Tianzi Zuo1, Yingmin Chen2, Hongming Zheng3, Xiuchuan Jia4, Yunfeng Bao5, Yuhang Wang6, Ling Li7, Xiaoying Huang8.   

Abstract

PURPOSE: To determine the diagnostic performance of virtual noncalcium (VNCa) dual-energy computed tomography (DECT) in the detection of bone marrow edema (BME) in participants with osteonecrosis of the femoral head (ONFH).
METHODS: In this prospective study, 24 consecutive participants (15 men, 9 women; mean age, 44 years, range, 21-72 years) diagnosed with ONFH who underwent DECT and magnetic resonance imaging (MRI) between September 2019 and January 2020 were involved. Two independent readers visually evaluated color-coded VNCa images using a binary classification (0 = normal bone marrow, 1 = BME). MRI served as the reference standard for the presence of BME. Interobserver agreement for the visual evaluation of VNCa DECT images was calculated with κ statistics. We determined computed tomography (CT) numbers on VNCa images and weighted-average CT sets using region-of-interest-based quantitative analysis. The t-test was used to compare the differences of CT values between BME areas and normal bone marrow areas. Receiver operating characteristic (ROC) curve was used to select an optimal CT values of VNCa images for detecting BME. A p value of <0.05 was considered as statistically significant.
RESULTS: The sensitivity, specificity, and accuracy of Reader 1 and Reader 2, respectively, in the identification of BME at DECT were 95 % and 89 % (18 and 17 of 19), 96 % and 96 % (25 and 25 of 26), and 93 % (43 and 42 of 45). Interobserver agreement was excellent (κ = 0.86). The VNCa CT numbers of the BME area and the normal bone marrow area were -28.6 (-17.9--39.4) HU and -97.9 (-91.3--104.4) HU, respectively, with statistical significance (t = -10.6, p < 0.001). The weighted-average CT numbers of the BME area and the normal bone marrow area were 152.4(122.2-182.7) HU and 121.1(103.6-183.6) HU, respectively, with no statistical significance (t = -2.0, p > 0.05). The area under the receiver operating characteristic curve was 0.99 in differentiation of the BME from normal bone marrow.

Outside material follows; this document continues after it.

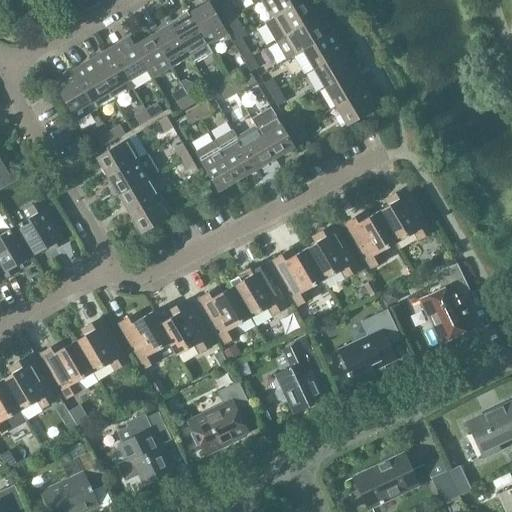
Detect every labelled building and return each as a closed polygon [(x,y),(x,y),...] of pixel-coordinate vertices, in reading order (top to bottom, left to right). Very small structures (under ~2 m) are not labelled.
[(262,0),(273,19),(303,1),(301,0),(262,0)] [(264,25),(275,43),(284,38),(314,20),(303,1),(273,19),(264,25)] [(209,4),(190,16),(208,46),(227,35),(209,4)] [(219,10),(227,22),(235,17),(228,5),(219,10)] [(190,16),(171,27),(189,57),(208,46),(190,16)] [(235,17),(227,22),(236,38),(245,34),(235,17)] [(295,57),(304,52),(303,51),(325,39),(324,37),(314,20),(284,38),(275,43),(287,62),(295,57)] [(171,27),(153,38),(171,68),(189,57),(171,27)] [(303,51),(304,52),(314,70),(344,52),(333,32),(324,37),(325,39),(303,51)] [(153,38),(135,48),(134,49),(146,70),(145,71),(150,81),(171,68),(153,38)] [(130,39),(110,51),(128,81),(145,71),(146,70),(134,49),(135,48),(130,39)] [(236,50),(243,62),(252,57),(245,45),(236,50)] [(110,51),(91,62),(114,100),(133,89),(128,81),(110,51)] [(314,70),(325,89),(355,71),(344,52),(314,70)] [(252,57),(243,62),(249,73),(258,67),(252,57)] [(91,62),(73,73),(96,111),(114,100),(91,62)] [(237,71),(226,77),(232,87),(243,80),(237,71)] [(325,89),(336,107),(366,90),(355,71),(325,89)] [(96,111),(73,73),(53,84),(76,123),(96,111)] [(214,84),(220,94),(232,87),(226,77),(214,84)] [(263,85),(270,96),(279,91),(272,79),(263,85)] [(243,80),(232,87),(236,94),(247,88),(243,80)] [(232,87),(220,94),(224,101),(236,94),(232,87)] [(198,90),(187,96),(192,105),(204,99),(198,90)] [(366,90),(336,107),(348,127),(378,109),(366,90)] [(279,91),(270,96),(277,107),(285,101),(279,91)] [(192,105),(187,96),(175,103),(181,112),(192,105)] [(150,119),(145,110),(142,104),(132,110),(133,117),(138,126),(150,119)] [(156,104),(145,110),(150,119),(161,113),(156,104)] [(207,105),(195,111),(200,119),(211,112),(207,105)] [(251,119),(255,126),(274,158),(293,147),(270,107),(251,119)] [(200,119),(195,111),(184,118),(189,125),(200,119)] [(285,121),(293,133),(302,128),(294,115),(285,121)] [(166,117),(157,122),(164,133),(172,129),(166,117)] [(119,126),(108,132),(113,141),(124,134),(119,126)] [(255,126),(236,137),(255,169),(274,158),(255,126)] [(302,128),(293,133),(298,143),(307,138),(302,128)] [(232,130),(213,141),(236,180),(255,169),(236,137),(232,130)] [(113,141),(108,132),(96,139),(101,148),(113,141)] [(97,158),(108,178),(147,155),(135,135),(127,140),(97,158)] [(236,180),(213,141),(194,152),(198,159),(217,192),(236,180)] [(173,149),(180,161),(188,157),(181,145),(173,149)] [(108,178),(120,196),(149,179),(158,174),(147,155),(108,178)] [(188,157),(180,161),(186,171),(194,167),(188,157)] [(0,159),(0,189),(17,179),(10,166),(6,169),(0,159)] [(120,196),(131,215),(161,197),(149,179),(120,196)] [(205,183),(196,187),(203,198),(211,193),(205,183)] [(396,202),(378,212),(396,243),(414,233),(418,242),(432,233),(405,188),(392,196),(396,202)] [(161,197),(131,215),(142,234),(172,217),(161,197)] [(30,217),(13,228),(32,258),(49,248),(51,252),(64,244),(40,202),(25,210),(30,217)] [(396,243),(378,212),(361,223),(357,216),(344,224),(371,269),(385,262),(379,254),(396,243)] [(323,240),(305,250),(323,280),(340,271),(345,279),(359,271),(332,226),(319,233),(323,240)] [(0,272),(4,280),(16,273),(14,268),(32,258),(13,228),(0,235),(0,272)] [(323,280),(305,250),(288,260),(284,254),(271,262),(298,307),(311,299),(306,291),(323,280)] [(250,277),(232,287),(251,319),(267,309),(272,317),(286,310),(259,263),(246,271),(250,277)] [(470,292),(457,265),(435,275),(442,290),(421,301),(441,344),(473,329),(458,298),(470,292)] [(363,286),(368,296),(377,292),(371,281),(363,286)] [(251,319),(232,287),(215,298),(211,292),(198,299),(225,345),(239,338),(234,329),(251,319)] [(381,294),(387,306),(400,299),(394,288),(381,294)] [(177,315),(160,325),(168,345),(175,358),(196,346),(199,355),(213,346),(186,301),(173,309),(177,315)] [(387,311),(386,311),(361,323),(368,337),(339,351),(355,385),(373,376),(372,372),(395,361),(387,343),(399,337),(387,311)] [(168,345),(160,325),(153,312),(134,323),(131,317),(118,324),(144,370),(157,361),(153,356),(168,345)] [(92,332),(74,343),(92,374),(110,363),(114,373),(128,364),(101,318),(88,326),(92,332)] [(285,403),(289,402),(294,413),(322,400),(312,378),(323,373),(305,336),(294,342),(295,343),(280,350),(289,370),(277,376),(281,385),(276,388),(275,389),(274,391),(274,393),(274,394),(278,400),(282,403),(285,403)] [(92,374),(74,343),(57,353),(53,347),(40,354),(67,400),(80,392),(75,385),(92,374)] [(240,355),(234,346),(224,353),(229,362),(240,355)] [(220,354),(214,357),(220,367),(226,364),(220,354)] [(12,375),(2,381),(21,414),(39,403),(42,410),(56,402),(29,357),(16,364),(8,369),(12,375)] [(0,433),(5,431),(6,433),(26,421),(21,414),(2,381),(0,381),(0,433)] [(158,382),(150,387),(155,397),(164,392),(158,382)] [(237,412),(249,406),(238,383),(217,393),(223,406),(189,423),(204,456),(222,447),(220,443),(229,439),(230,441),(247,433),(237,412)] [(155,402),(145,407),(149,414),(158,409),(155,402)] [(511,402),(467,424),(483,459),(500,451),(498,445),(511,438),(511,402)] [(116,406),(115,410),(118,413),(122,414),(125,412),(126,408),(124,405),(120,404),(116,406)] [(266,412),(258,415),(262,425),(270,422),(266,412)] [(136,423),(128,427),(116,433),(122,444),(117,446),(125,462),(117,466),(125,482),(143,473),(147,481),(170,470),(159,446),(171,441),(157,413),(136,423)] [(84,416),(74,422),(75,424),(80,433),(91,426),(84,416)] [(72,438),(80,433),(75,424),(67,429),(72,438)] [(102,478),(90,453),(60,467),(67,481),(40,494),(49,511),(85,511),(99,506),(89,484),(102,478)] [(9,454),(0,459),(6,470),(16,464),(9,454)] [(356,477),(371,509),(419,487),(403,454),(356,477)] [(439,457),(423,465),(442,504),(458,497),(446,473),(446,471),(439,457)] [(459,467),(446,473),(458,497),(471,491),(459,467)] [(16,511),(25,508),(15,486),(0,492),(0,493),(3,500),(0,501),(0,511),(16,511)] [(511,511),(511,489),(497,497),(503,511),(511,511)]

A cut-off value of -57.2 HU yielded overall sensitivity, specificity, and accuracy, respectively, of 95 % (18 of 19), 100 % (26 of 26), and 98 % (44 of 45) detection of BME in participants with ONFH.
CONCLUSION: Visual and quantitative analyses of VNCa images shows excellent diagnostic performance for assessing BME in participants with ONFH.
Copyright © 2021 Elsevier B.V. All rights reserved.

Entities:  

Keywords:  Bone marrow edema; Dual-energy CT; Magnetic resonance; Osteonecrosis of the femoral head; Virtual noncalcium

Year:  2021        PMID: 33819804     DOI: 10.1016/j.ejrad.2021.109681

Source DB:  PubMed          Journal:  Eur J Radiol        ISSN: 0720-048X            Impact factor:   3.528


  1 in total

1.  Clinical Application of Shock Wave in the Treatment of Avascular Necrosis of the Femoral Head in the Early and Middle Stages.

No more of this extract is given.